There are many things us writers can do to tinker with our writing environment. We can write at a different time of day or we can use a different piece of writing software. The options are endless.
But I like to stick things my ears. And I’ll tell you why.
I live in a small cottage that has exceptionally thick walls, but ludicrously thin ceilings. That means that when another person is doing something – whatever it is – you pretty much know about it.
Here’s a list of sounds that make it hard to concentrate: talking on the phone, talking to a person in real life, watching the television, watching Desperate Housewives on the television, using a sewing machine, singing while cooking.
These are all perfectly legitimate activities in one’s own home. But when you’re trying to write, the noise from elsewhere can be distracting.
So I stick things in my ears.
More than muffling
Now I know that opening gambit implies that the only reason to stick things in your ears is to shut yourself away from the world. And that’s fine. My list covers that.

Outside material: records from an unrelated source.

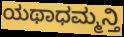
ಯಥಾಧಮ್ಮನ್ತಿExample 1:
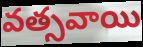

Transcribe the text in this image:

వత్సవాయి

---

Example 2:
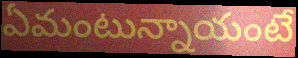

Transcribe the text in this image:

ఏమంటున్నాయంటే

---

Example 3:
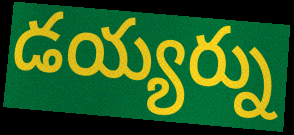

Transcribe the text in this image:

డయ్యర్ను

But actually, there are things you can stick in your ears that can seriously improve your writing in other ways too. And for reasons you might not expect.

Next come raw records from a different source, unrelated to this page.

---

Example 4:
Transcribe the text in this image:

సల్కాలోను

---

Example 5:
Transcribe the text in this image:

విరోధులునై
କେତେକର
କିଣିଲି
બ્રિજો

Pretty straightforward considering what I’ve said so far in this post. But there’s more to it than you’d think.
Earplugs cancel out sound, that much is correct. However, they also transport you to another world. The world inside your head. You can almost hear yourself think. It’s mental.
Wearing earplugs is like being underwater. You can hear the faintest of sounds in the distance, but you can’t make them out. And you don’t care what they are because you’re lost in the moment. You’re somewhere else.

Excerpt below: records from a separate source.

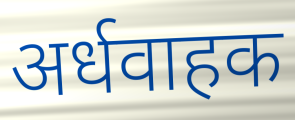
अर्धवाहकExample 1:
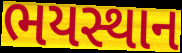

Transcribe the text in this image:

ભયસ્થાન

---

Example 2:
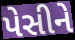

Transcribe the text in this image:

પેસીને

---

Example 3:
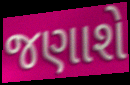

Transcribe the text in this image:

જણાશે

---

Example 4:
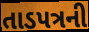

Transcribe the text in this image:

તાડપત્રની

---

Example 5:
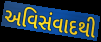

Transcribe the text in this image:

અવિસંવાદથી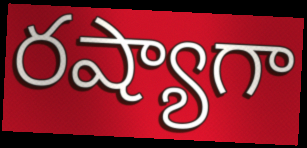
రష్యాగాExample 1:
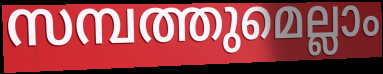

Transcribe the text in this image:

സമ്പത്തുമെല്ലാം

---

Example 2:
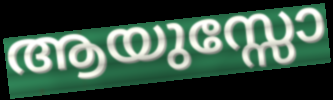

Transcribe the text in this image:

ആയുസ്സോ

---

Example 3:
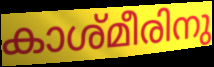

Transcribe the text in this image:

കാശ്മീരിനു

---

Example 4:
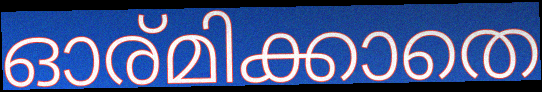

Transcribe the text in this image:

ഓര്മിക്കാതെ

And that’s good for writing. Sometimes, even if I’m on my own when I sit down to write, I still stick earplugs in my ears just to get that sensation. True story.
2. Headphones (music)
A lot of people listen to music when they are writing. They say it helps them relax and allows them to focus. Other writers say the exact opposite.
I’m somewhere inbetween. While I’m pretty sure I wouldn’t be able to write while listening to Megadeth or something else that’s suitably shouty, I’m quite capable of pumping out the words to a little Fionn Regan, Bon Iver or even The National.
3. Headphones (audiobooks/podcasts)
You have to be a special kind of nutcase to be able to write effectively while listening to spoken word, but I believe it’s possible. Not by me, but certainly by some lunatics.
However, if you’re normal and can’t listen to words while writing them, you should still be listening to audiobooks and podcasts as a matter of course. Especially podcasts.
I can hugely recommend The Guardian’s range of writing-related podcasts, including the Books podcast, Front Row podcast and Digested Read. I also rather like the fiction podcast from the New Yorker. All very good.
In terms of podcasts from blogs, we have our very own right here on Write for Your Life, and I know Joanna Penn runs one on her site, The Creative Penn. Then there’s the Grammar Girl podcast too.
Writer Unboxed has some good tips if you’d like to create your own podcast.
4. Cotton Wool
You know that wonderful underwater sensation I described when i talked about sticking earplugs in your ears? Cotton wool is like that, only not quite as good.
It’s more children’s paddling pool than river glistening in the sun on a hot summer’s day. But still.
5. Your fingers
I know what you’re thinking. If you stick your fingers in your ears, you will not be able to hear the din from downstairs, but your ability to type might somewhat suffer too.
You’re absolutely right.
However, what if you didn’t need your fingers to type? What if you tried using some of this newfangled voice-to-text software that used to be absolutely useless but is now much, much better?
Then you could stick your fingers in your ears. You wouldn’t have to. But you could.
6. The sound of your own voice
You don’t have to be a complete egotistical maniac to be a good writer, but it helps.
Everyone talks about how you should read your work out loud to improve the rhythm of your writing and listen for problems. Heck, even I’ve suggested it for bloggers – although that was specifically reading to an audience.
Seriously though, how many of you actually record yourself doing it? Reading your writing, that is. It’s good to read out loud, but you’re effectively doing two things at once. Reading and listening.
Here’s a suggestion. Why not record your reading, then stick it in your ears and listen to it later? That will makes the whole process a whole lot easier, including the bit where you work out what could be improved.
What do you stick in your ears?
If you think post is a bit silly and rather tongue-in-cheek, you’re correctomundo. But the truth is, we’re hugely affected by our writing environment and it’s important that we experiment and get it spot on.
Come on, I must have missed a few things. What’s your writing environment? How do you block out the noise? What’s your favourite podcast? Let us know in the comments section below.